(Beginning of Source data)
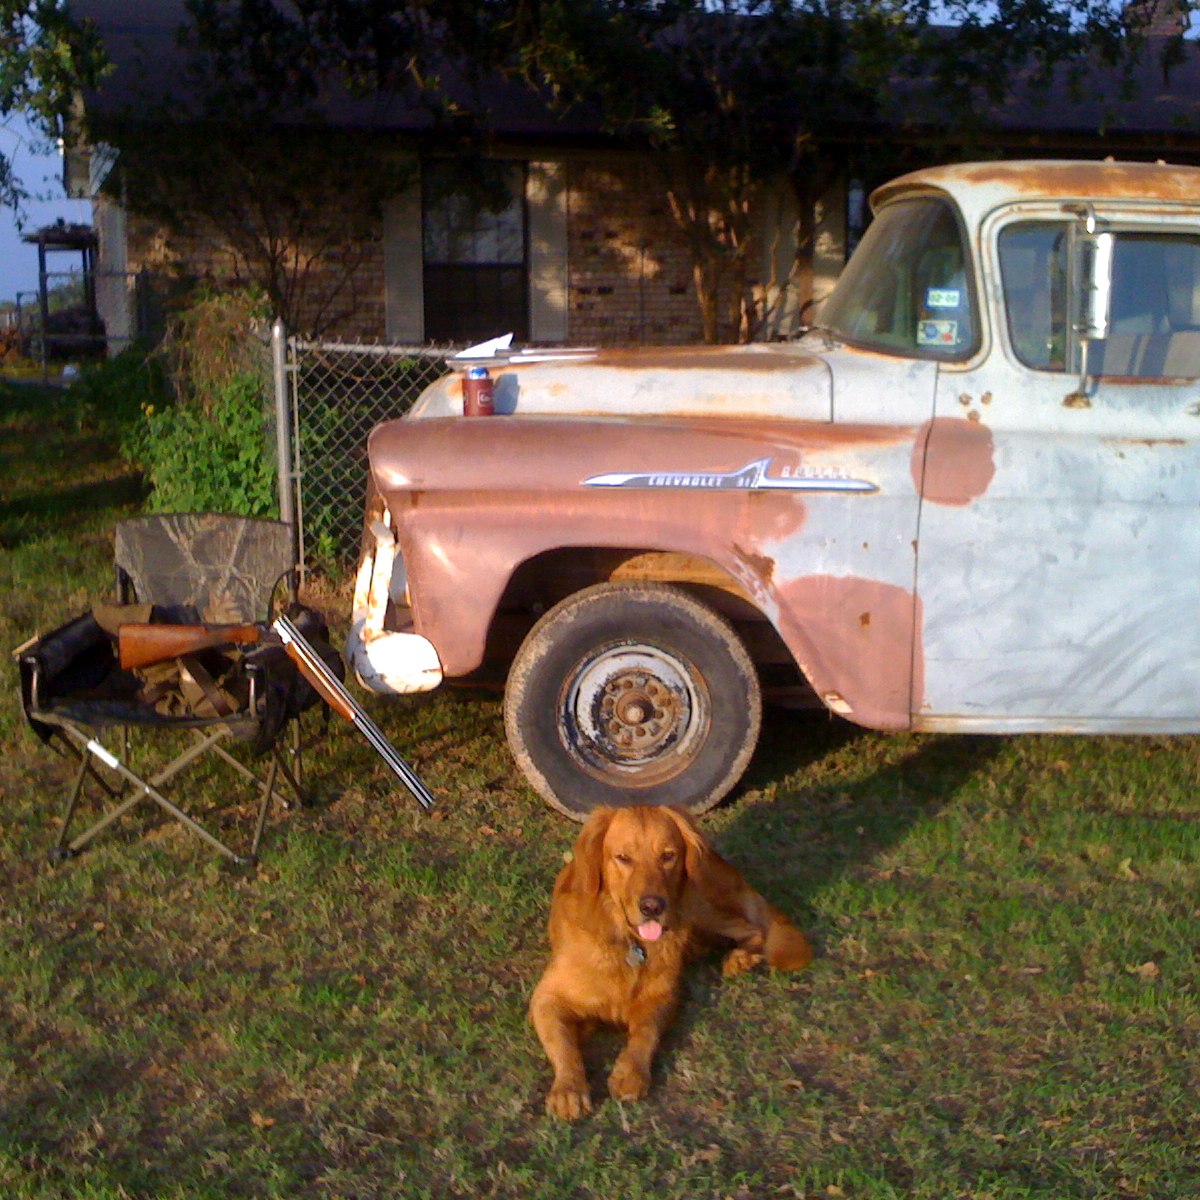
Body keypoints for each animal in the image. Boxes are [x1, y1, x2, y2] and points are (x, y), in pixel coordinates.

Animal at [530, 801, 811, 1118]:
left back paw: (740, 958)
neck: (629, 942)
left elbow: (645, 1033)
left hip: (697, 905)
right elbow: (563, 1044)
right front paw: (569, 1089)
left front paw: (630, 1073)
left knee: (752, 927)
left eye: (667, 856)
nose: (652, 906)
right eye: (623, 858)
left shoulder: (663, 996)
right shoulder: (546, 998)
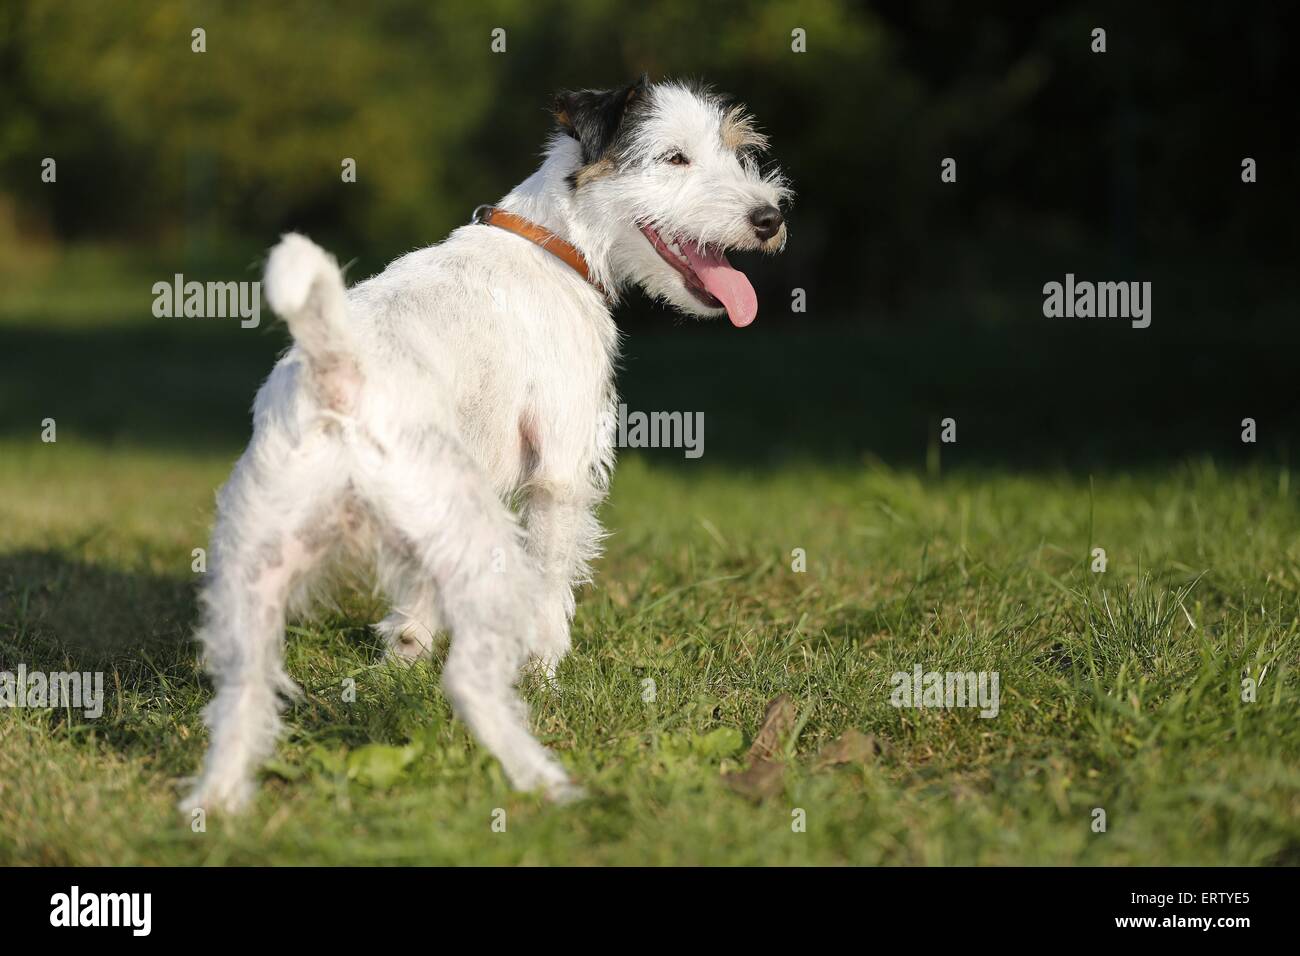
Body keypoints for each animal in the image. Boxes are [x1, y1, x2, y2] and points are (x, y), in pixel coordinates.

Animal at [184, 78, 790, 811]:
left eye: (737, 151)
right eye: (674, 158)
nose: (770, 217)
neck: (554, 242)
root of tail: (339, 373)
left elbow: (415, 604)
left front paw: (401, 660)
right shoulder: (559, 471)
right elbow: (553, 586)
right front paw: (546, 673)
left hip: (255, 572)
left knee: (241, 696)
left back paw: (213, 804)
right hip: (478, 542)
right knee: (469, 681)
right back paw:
(End of Source data)
In the records above, the lines from the one containing "left back paw: (740, 958)" through the last line are to be written out exactly, both ends included and pictures omitted.

[Exercise response]:
left back paw: (740, 958)
neck: (629, 942)
left elbow: (645, 1033)
left hip: (697, 905)
right elbow: (563, 1044)
right front paw: (569, 1089)
left front paw: (630, 1073)
left knee: (752, 927)
left eye: (667, 856)
nose: (652, 906)
right eye: (623, 858)
left shoulder: (663, 996)
right shoulder: (546, 998)
Body keypoints for each animal in the image. Boxes are [x1, y1, x2, y2] and points are (x, y), in pixel coordinates.

Animal at [184, 78, 790, 811]:
left eye: (737, 151)
right eye: (674, 158)
nose: (770, 217)
neck: (554, 242)
root of tail: (339, 373)
left elbow: (415, 604)
left front paw: (401, 660)
right shoulder: (559, 471)
right elbow: (553, 586)
right front paw: (546, 673)
left hip: (255, 572)
left knee: (241, 696)
left back paw: (213, 804)
right hip: (478, 542)
right knee: (469, 681)
right back paw:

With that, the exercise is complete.